As I wrote about my experience singing in sacrament meeting on Sunday, I was puzzled. I wrote about how much I know spiritually that this move is the right thing for us, and yet how hard it is for me to accept. I wondered as I typed why I couldn’t be more faithful to what I know, and trust more that as we follow Heavenly Father’s plan we will be happy.
I find, as I think about it a little more, that this situation fits in with my “God’s economy” theory. This theory is that Heavenly Father never gives more inspiration/help/guidance than is necessary. Situations that are easy or that we are naturally drawn to typically need less help, guidance, or inspiration. With situations that are difficult or that we might not choose on our own , I think Heavenly Father provides more inspiration to direct us and/or to give us reassurance that we are making the right decision.
------
I used to be perplexed that when I prayed about whether or not to marry Russ, I felt comfortable about my decision. But when we came to look at this house after our other house sold, I knew clearly and specifically that this was the place we were supposed to live. I wondered why I would get only a general peaceful feeling about marrying Russ, but such a specific answer about living in this house. At some point Cindy Lynn suggested that it was because Heavenly Father knew that I was going to NEED to know that we were supposed to be living in here.
It was true. The first year we lived here was so hard for me. Have you ever moved with three 1 year olds? It was not pretty. The house was ugly, the walls were atrocious, and I could never unpack a box. If it wasn’t for Nancy we would have been living out of boxes forever, but she came in and unpacked the whole kitchen so that we could function. But as hard as it was and as much as I didn’t love the house at first, I knew it was the right place.
When Cindy Lynn started seminary and it was so far away, I reminded myself that Heavenly Father already knew this. When Russ’s commute got longer and longer, and I worried about how much time he was spending in the car and how much less time we had with him I reassured myself that Heavenly Father already knew this too. When gas went up to $4/gallon and I was afraid to calculate the cost of seminay and Russ’s commute, once again I trusted that if Heavenly Father had put us in that house, it was going to be ok. And it was. I have been grateful that I was given that witness all those years ago to help me in each of those situations.
Last Thursday the relocation specialist called. We had been waiting for them to give us the price point that determines how much we can list the house for. The price that she told me was lower than we had expected. But then she went on to say that the relocation company recommendation was that we list for $5,000 less than that, and that their prediction was that we would sell for $10,000 less for that.
I was stunned.
If their prediction is right, we will loose $35,000. All along I have comforted myself that at least we bought our house 10 years ago—before the “big boom” years, so we wouldn’t have to sell for a lot less than we paid. In that moment I saw over half of our down payment evaporating into thin air.
I did not handle it well.
I cried, and cried, and cried. For the whole afternoon, to everyone who talked to me.

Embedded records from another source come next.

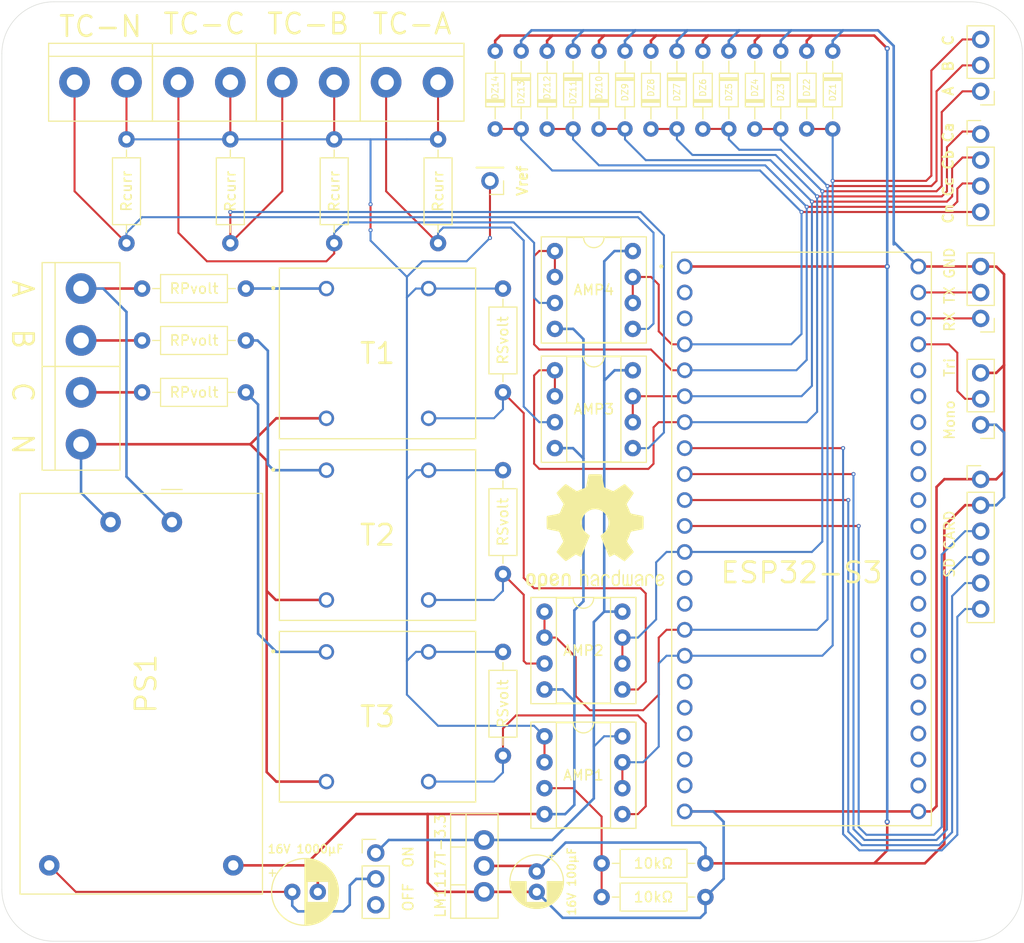
<source format=kicad_pcb>
(kicad_pcb (version 20221018) (generator pcbnew)

  (general
    (thickness 1.6)
  )

  (paper "A4")
  (title_block
    (title "ESP32 Power Analyser V4.0 PCI")
    (date "12/05/2024")
    (rev "1.0")
    (company "https://www.linkedin.com/in/lucasrguerra")
  )

  (layers
    (0 "F.Cu" signal)
    (31 "B.Cu" signal)
    (32 "B.Adhes" user "B.Adhesive")
    (33 "F.Adhes" user "F.Adhesive")
    (34 "B.Paste" user)
    (35 "F.Paste" user)
    (36 "B.SilkS" user "B.Silkscreen")
    (37 "F.SilkS" user "F.Silkscreen")
    (38 "B.Mask" user)
    (39 "F.Mask" user)
    (40 "Dwgs.User" user "User.Drawings")
    (41 "Cmts.User" user "User.Comments")
    (42 "Eco1.User" user "User.Eco1")
    (43 "Eco2.User" user "User.Eco2")
    (44 "Edge.Cuts" user)
    (45 "Margin" user)
    (46 "B.CrtYd" user "B.Courtyard")
    (47 "F.CrtYd" user "F.Courtyard")
    (48 "B.Fab" user)
    (49 "F.Fab" user)
    (50 "User.1" user)
    (51 "User.2" user)
    (52 "User.3" user)
    (53 "User.4" user)
    (54 "User.5" user)
    (55 "User.6" user)
    (56 "User.7" user)
    (57 "User.8" user)
    (58 "User.9" user)
  )

  (setup
    (pad_to_mask_clearance 0)
    (pcbplotparams
      (layerselection 0x00010fc_ffffffff)
      (plot_on_all_layers_selection 0x0000000_00000000)
      (disableapertmacros false)
      (usegerberextensions false)
      (usegerberattributes true)
      (usegerberadvancedattributes true)
      (creategerberjobfile true)
      (dashed_line_dash_ratio 12.000000)
      (dashed_line_gap_ratio 3.000000)
      (svgprecision 4)
      (plotframeref false)
      (viasonmask false)
      (mode 1)
      (useauxorigin false)
      (hpglpennumber 1)
      (hpglpenspeed 20)
      (hpglpendiameter 15.000000)
      (dxfpolygonmode true)
      (dxfimperialunits true)
      (dxfusepcbnewfont true)
      (psnegative false)
      (psa4output false)
      (plotreference true)
      (plotvalue true)
      (plotinvisibletext false)
      (sketchpadsonfab false)
      (subtractmaskfromsilk false)
      (outputformat 1)
      (mirror false)
      (drillshape 0)
      (scaleselection 1)
      (outputdirectory "Gerbers")
    )
  )

  (net 0 "")
  (net 1 "Treated Wave A")
  (net 2 "Treated Wave B")
  (net 3 "Treated Wave C")
  (net 4 "Line B")
  (net 5 "Line A")
  (net 6 "Neutral")
  (net 7 "Line C")
  (net 8 "Net-(R3-Pad1)")
  (net 9 "Net-(R4-Pad1)")
  (net 10 "Net-(R5-Pad1)")
  (net 11 "Vcc")
  (net 12 "GND")
  (net 13 "Current A")
  (net 14 "Current B")
  (net 15 "Current C")
  (net 16 "Current N")
  (net 17 "TC A-2")
  (net 18 "TC A-1")
  (net 19 "TC B-1")
  (net 20 "TC C-1")
  (net 21 "TC N-1")
  (net 22 "V1.65")
  (net 23 "unconnected-(MCU1-GPIO3-PadJ1_13)")
  (net 24 "unconnected-(MCU1-GPIO2-PadJ3_5)")
  (net 25 "Power")
  (net 26 "unconnected-(MCU1-GPIO11-PadJ1_17)")
  (net 27 "Wave A")
  (net 28 "Wave B")
  (net 29 "Wave C")
  (net 30 "CS")
  (net 31 "MOSI")
  (net 32 "unconnected-(MCU1-GND__2-PadJ3_21)")
  (net 33 "unconnected-(MCU1-USB_D-{slash}GPIO19-PadJ3_20)")
  (net 34 "unconnected-(MCU1-USB_D+{slash}GPIO20-PadJ3_19)")
  (net 35 "unconnected-(MCU1-GPIO21-PadJ3_18)")
  (net 36 "unconnected-(MCU1-GPIO47-PadJ3_17)")
  (net 37 "unconnected-(MCU1-GPIO48-PadJ3_16)")
  (net 38 "unconnected-(MCU1-GPIO45-PadJ3_15)")
  (net 39 "unconnected-(MCU1-GPIO0-PadJ3_14)")
  (net 40 "unconnected-(MCU1-GPIO35-PadJ3_13)")
  (net 41 "unconnected-(MCU1-GPIO36-PadJ3_12)")
  (net 42 "unconnected-(MCU1-GPIO37-PadJ3_11)")
  (net 43 "unconnected-(MCU1-GPIO38-PadJ3_10)")
  (net 44 "unconnected-(MCU1-MTCK{slash}GPIO39-PadJ3_9)")
  (net 45 "unconnected-(MCU1-MTDO{slash}GPIO40-PadJ3_8)")
  (net 46 "unconnected-(MCU1-MTDI{slash}GPIO41-PadJ3_7)")
  (net 47 "unconnected-(MCU1-MTMS{slash}GPIO42-PadJ3_6)")
  (net 48 "SCK")
  (net 49 "MISO")
  (net 50 "unconnected-(MCU1-5V0-PadJ1_21)")
  (net 51 "unconnected-(MCU1-GPIO46-PadJ1_14)")
  (net 52 "unconnected-(MCU1-GPIO12-PadJ1_18)")
  (net 53 "System Type")
  (net 54 "UART TX")
  (net 55 "UART RX")
  (net 56 "unconnected-(MCU1-GPIO13-PadJ1_19)")
  (net 57 "unconnected-(MCU1-GPIO14-PadJ1_20)")
  (net 58 "unconnected-(MCU1-RST-PadJ1_3)")
  (net 59 "Vin")
  (net 60 "unconnected-(SW1A-C-Pad3)")
  (net 61 "unconnected-(MCU1-3V3__1-PadJ1_2)")

  (footprint "Package_DIP:DIP-8_W7.62mm_Socket" (layer "F.Cu") (at 147.828 74.9808))

  (footprint "Diode_THT:D_DO-34_SOD68_P7.62mm_Horizontal" (layer "F.Cu") (at 141.986 51.3588 90))

  (footprint "Resistor_THT:R_Axial_DIN0207_L6.3mm_D2.5mm_P10.16mm_Horizontal" (layer "F.Cu") (at 136.398 62.5348 90))

  (footprint "Diode_THT:D_DO-34_SOD68_P7.62mm_Horizontal" (layer "F.Cu") (at 172.466 51.3588 90))

  (footprint "Connector_PinHeader_2.54mm:PinHeader_1x03_P2.54mm_Vertical" (layer "F.Cu") (at 189.484 80.3148 180))

  (footprint "Resistor_THT:R_Axial_DIN0207_L6.3mm_D2.5mm_P10.16mm_Horizontal" (layer "F.Cu") (at 142.748 94.9198 90))

  (footprint "Converter_ACDC:Converter_ACDC_HiLink_HLK-5Mxx" (layer "F.Cu") (at 110.363 89.8398 -90))

  (footprint "SnapEDA Library:XCVR_ESP32-S3-DEVKITC-1-N8R2" (layer "F.Cu") (at 171.958 94.7908))

  (footprint "Diode_THT:D_DO-34_SOD68_P7.62mm_Horizontal" (layer "F.Cu") (at 144.526 43.7338 -90))

  (footprint "Package_DIP:DIP-8_W7.62mm_Socket" (layer "F.Cu") (at 147.828 63.3068))

  (footprint "Diode_THT:D_DO-34_SOD68_P7.62mm_Horizontal" (layer "F.Cu") (at 162.306 51.3638 90))

  (footprint "Diode_THT:D_DO-34_SOD68_P7.62mm_Horizontal" (layer "F.Cu") (at 164.846 43.7338 -90))

  (footprint "TerminalBlock:TerminalBlock_bornier-2_P5.08mm" (layer "F.Cu") (at 105.918 46.7868 180))

  (footprint "Connector_PinHeader_2.54mm:PinHeader_1x03_P2.54mm_Vertical" (layer "F.Cu") (at 189.484 69.9008 180))

  (footprint "Resistor_THT:R_Axial_DIN0207_L6.3mm_D2.5mm_P10.16mm_Horizontal" (layer "F.Cu") (at 162.56 123.2408 180))

  (footprint "SnapEDA Library:XFMR_ZMPT101B" (layer "F.Cu") (at 130.476 73.3298))

  (footprint "Resistor_THT:R_Axial_DIN0207_L6.3mm_D2.5mm_P10.16mm_Horizontal" (layer "F.Cu") (at 126.238 62.5348 90))

  (footprint "LOGO" (layer "F.Cu") (at 151.765 90.8558))

  (footprint "Diode_THT:D_DO-34_SOD68_P7.62mm_Horizontal" (layer "F.Cu") (at 149.606 43.7388 -90))

  (footprint "Connector_PinHeader_2.54mm:PinHeader_1x03_P2.54mm_Vertical" (layer "F.Cu") (at 130.302 122.2248))

  (footprint "SnapEDA Library:XFMR_ZMPT101B" (layer "F.Cu") (at 130.476 108.8898))

  (footprint "Resistor_THT:R_Axial_DIN0207_L6.3mm_D2.5mm_P10.16mm_Horizontal" (layer "F.Cu") (at 142.748 77.1398 90))

  (footprint "Diode_THT:D_DO-34_SOD68_P7.62mm_Horizontal" (layer "F.Cu") (at 169.926 43.7388 -90))

  (footprint "Resistor_THT:R_Axial_DIN0207_L6.3mm_D2.5mm_P10.16mm_Horizontal" (layer "F.Cu") (at 116.078 62.5348 90))

  (footprint "Resistor_THT:R_Axial_DIN0207_L6.3mm_D2.5mm_P10.16mm_Horizontal" (layer "F.Cu") (at 117.602 66.9798 180))

  (footprint "Resistor_THT:R_Axial_DIN0207_L6.3mm_D2.5mm_P10.16mm_Horizontal" (layer "F.Cu") (at 105.918 62.5348 90))

  (footprint "Diode_THT:D_DO-34_SOD68_P7.62mm_Horizontal" (layer "F.Cu") (at 147.066 51.3638 90))

  (footprint "Capacitor_THT:CP_Radial_D5.0mm_P2.00mm" (layer "F.Cu") (at 146.05 124.0348 -90))

  (footprint "TerminalBlock:TerminalBlock_bornier-2_P5.08mm" (layer "F.Cu") (at 136.398 46.7868 180))

  (footprint "TerminalBlock:TerminalBlock_bornier-2_P5.08mm" (layer "F.Cu")
    (tstamp 83b83b1f-a4a9-4dcc-9337-a2b24e3604c9)
    (at 101.473 66.9798 -90)
    (descr "simple 2-pin terminal block, pitch 5.08mm, revamped version of bornier2")
    (tags "terminal block bornier2")
    (property "Sheetfile" "board.kicad_sch")
    (property "Sheetname" "")
    (property "ki_description" "Generic screw terminal, single row, 01x02, script generated (kicad-library-utils/schlib/autogen/connector/)")
    (property "ki_keywords" "screw terminal")
    (path "/e49d5ded-013a-42e8-88ae-78aef9c47d5f")
    (attr through_hole)
    (fp_text reference "J1" (at 2.54 -5.08 90) (layer "F
... [193487 chars truncated]
</source>
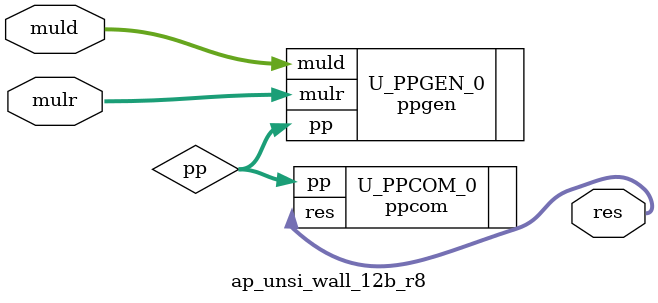
<source format=v>
module ap_unsi_wall_12b_r8 (
    input  [11:0] muld,
    input  [11:0] mulr,
    
    output [23:0] res
);

wire [143:0] pp;

ppgen #(
    .DW                             (  12                           ))
U_PPGEN_0(
    .muld                           ( muld                          ),
    .mulr                           ( mulr                          ),
    .pp                             ( pp                            )
);


ppcom U_PPCOM_0(
    .pp                             ( pp                            ),
    .res                            ( res                           )
);


endmodule

</source>
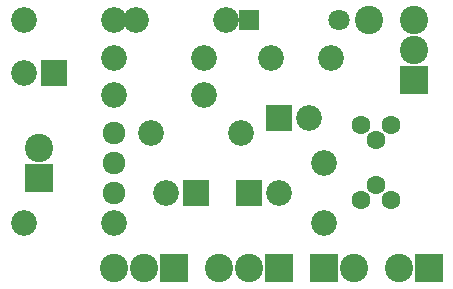
<source format=gbs>
G04 #@! TF.FileFunction,Soldermask,Bot*
%FSLAX46Y46*%
G04 Gerber Fmt 4.6, Leading zero omitted, Abs format (unit mm)*
G04 Created by KiCad (PCBNEW 4.0.4+e1-6308~48~ubuntu16.04.1-stable) date Fri Oct 14 22:16:02 2016*
%MOMM*%
%LPD*%
G01*
G04 APERTURE LIST*
%ADD10C,0.100000*%
%ADD11R,2.178000X2.178000*%
%ADD12C,2.178000*%
%ADD13C,1.924000*%
%ADD14C,1.600000*%
%ADD15C,2.398980*%
%ADD16R,1.797000X1.797000*%
%ADD17C,1.797000*%
%ADD18R,2.400000X2.400000*%
%ADD19C,2.400000*%
G04 APERTURE END LIST*
D10*
D11*
X153670000Y-97790000D03*
D12*
X151130000Y-97790000D03*
D11*
X170180000Y-107950000D03*
D12*
X172720000Y-107950000D03*
D11*
X165735000Y-107950000D03*
D12*
X163195000Y-107950000D03*
X172085000Y-96520000D03*
X177165000Y-96520000D03*
D13*
X158750000Y-105410000D03*
X158750000Y-102870000D03*
X158750000Y-107950000D03*
D14*
X179705000Y-102235000D03*
X180975000Y-103505000D03*
X182245000Y-102235000D03*
X182245000Y-108585000D03*
X180975000Y-107315000D03*
X179705000Y-108585000D03*
D12*
X158750000Y-93345000D03*
X151130000Y-93345000D03*
X158750000Y-96520000D03*
X166370000Y-96520000D03*
X158750000Y-99695000D03*
X166370000Y-99695000D03*
X169545000Y-102870000D03*
X161925000Y-102870000D03*
X168275000Y-93345000D03*
X160655000Y-93345000D03*
D15*
X180340000Y-93345000D03*
D12*
X158750000Y-110490000D03*
X151130000Y-110490000D03*
D16*
X170180000Y-93345000D03*
D17*
X177800000Y-93345000D03*
D11*
X172720000Y-101600000D03*
D12*
X175260000Y-101600000D03*
D18*
X152400000Y-106680000D03*
D19*
X152400000Y-104140000D03*
D18*
X184150000Y-98425000D03*
D19*
X184150000Y-95885000D03*
X184150000Y-93345000D03*
D18*
X163830000Y-114300000D03*
D19*
X161290000Y-114300000D03*
X158750000Y-114300000D03*
D12*
X176530000Y-110490000D03*
X176530000Y-105410000D03*
D18*
X185420000Y-114300000D03*
D19*
X182880000Y-114300000D03*
D18*
X172720000Y-114300000D03*
D19*
X170180000Y-114300000D03*
X167640000Y-114300000D03*
D18*
X176530000Y-114300000D03*
D19*
X179070000Y-114300000D03*
M02*

</source>
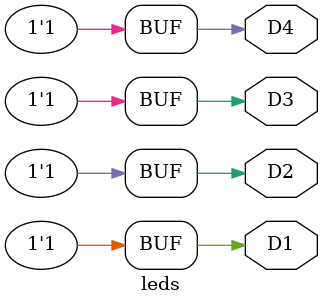
<source format=v>
module leds(	// file.cleaned.mlir:2:3
  output D1,	// file.cleaned.mlir:2:23
         D2,	// file.cleaned.mlir:2:36
         D3,	// file.cleaned.mlir:2:49
         D4	// file.cleaned.mlir:2:62
);

  assign D1 = 1'h1;	// file.cleaned.mlir:3:13, :4:5
  assign D2 = 1'h1;	// file.cleaned.mlir:3:13, :4:5
  assign D3 = 1'h1;	// file.cleaned.mlir:3:13, :4:5
  assign D4 = 1'h1;	// file.cleaned.mlir:3:13, :4:5
endmodule


</source>
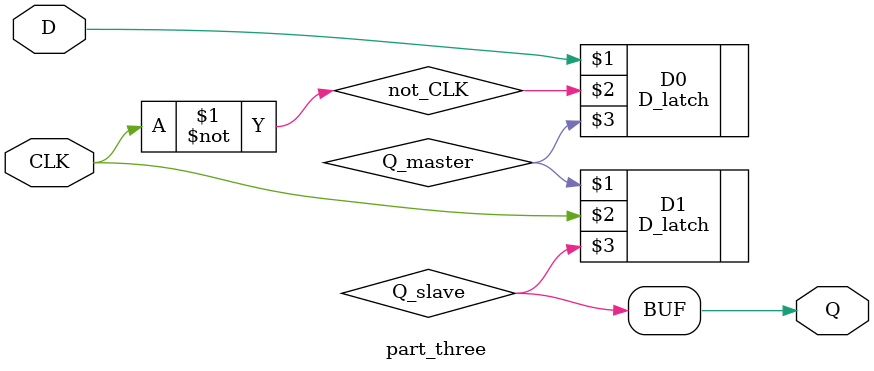
<source format=v>
`timescale 1ns / 1ps

module part_three(D, CLK, Q);

    input   D;
    input   CLK;
    output  Q;
    
    
    wire not_CLK;
    wire Q_master;
    wire Q_slave;
    
    assign not_CLK = ~CLK;
    
D_latch D0(D, not_CLK, Q_master);
D_latch D1(Q_master, CLK, Q_slave);

    assign Q        = Q_slave;
    
  
endmodule

</source>
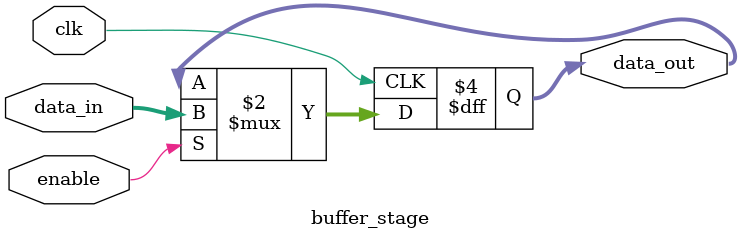
<source format=sv>
module cascaded_buffer (
    input  wire       clk,
    input  wire [7:0] data_in,
    input  wire       cascade_en,
    output wire [7:0] data_out
);
    wire [7:0] stage1_to_stage2;
    wire [7:0] stage2_to_output;

    // 级联的第一级缓冲
    buffer_stage stage1 (
        .clk       (clk),
        .data_in   (data_in),
        .enable    (cascade_en),
        .data_out  (stage1_to_stage2)
    );

    // 级联的第二级缓冲
    buffer_stage stage2 (
        .clk       (clk),
        .data_in   (stage1_to_stage2),
        .enable    (cascade_en),
        .data_out  (stage2_to_output)
    );

    // 输出级缓冲
    buffer_stage output_stage (
        .clk       (clk),
        .data_in   (stage2_to_output),
        .enable    (cascade_en),
        .data_out  (data_out)
    );

endmodule

// 单级缓冲子模块
module buffer_stage (
    input  wire       clk,
    input  wire [7:0] data_in,
    input  wire       enable,
    output reg  [7:0] data_out
);
    always @(posedge clk) begin
        if (enable) begin
            data_out <= data_in;
        end
    end
endmodule
</source>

Then, at some waterlogged point, I had a realization. He knew this too. He knew that in 2012 our house wouldn’t be worth what we paid for it in 2001. I had to think about this for a while—it wasn’t a mental or emotional leap I could make immediately. It took me a couple of days to get to the point that I am starting to feel a little better about it. I don’t know what it means. I don’t know how it’s all going to work out. It’s probably not going to be as comfortable as I had hoped it would be. But—He already knew this.
And I really did need to know that.
[After talking with several realtors we are hopeful that, while we will most certainly sell at a loss, it will not be a $35,000 loss. At least we’re praying not. Really, really hard.]
So do you have to do what they say?
ReplyDeleteI really struggle when I realize that, as you put it, something "will not be as comfortable as I'd hoped". Sometimes I get a little comfort from the mental image of running up a huge hill and how proud I'll feel when I reach the top. But most of the time I cry:).
Where much is required, much is given... I thought of 'God's economy' as I read this: http://winkfromheaven.blogspot.com/2012/02/letters-from-caleb.html My good friend's husband is the brother of this little boy's dad, and my cousin went to HS with his mom. I've read and enjoyed Janene W Baadsgaard before. I just had to share -- if Caleb's only desire for this life was to gain a body and to bless lives, then he has already fulfilled his mission beautifully... with many more lives to be touched by his story, I am sure!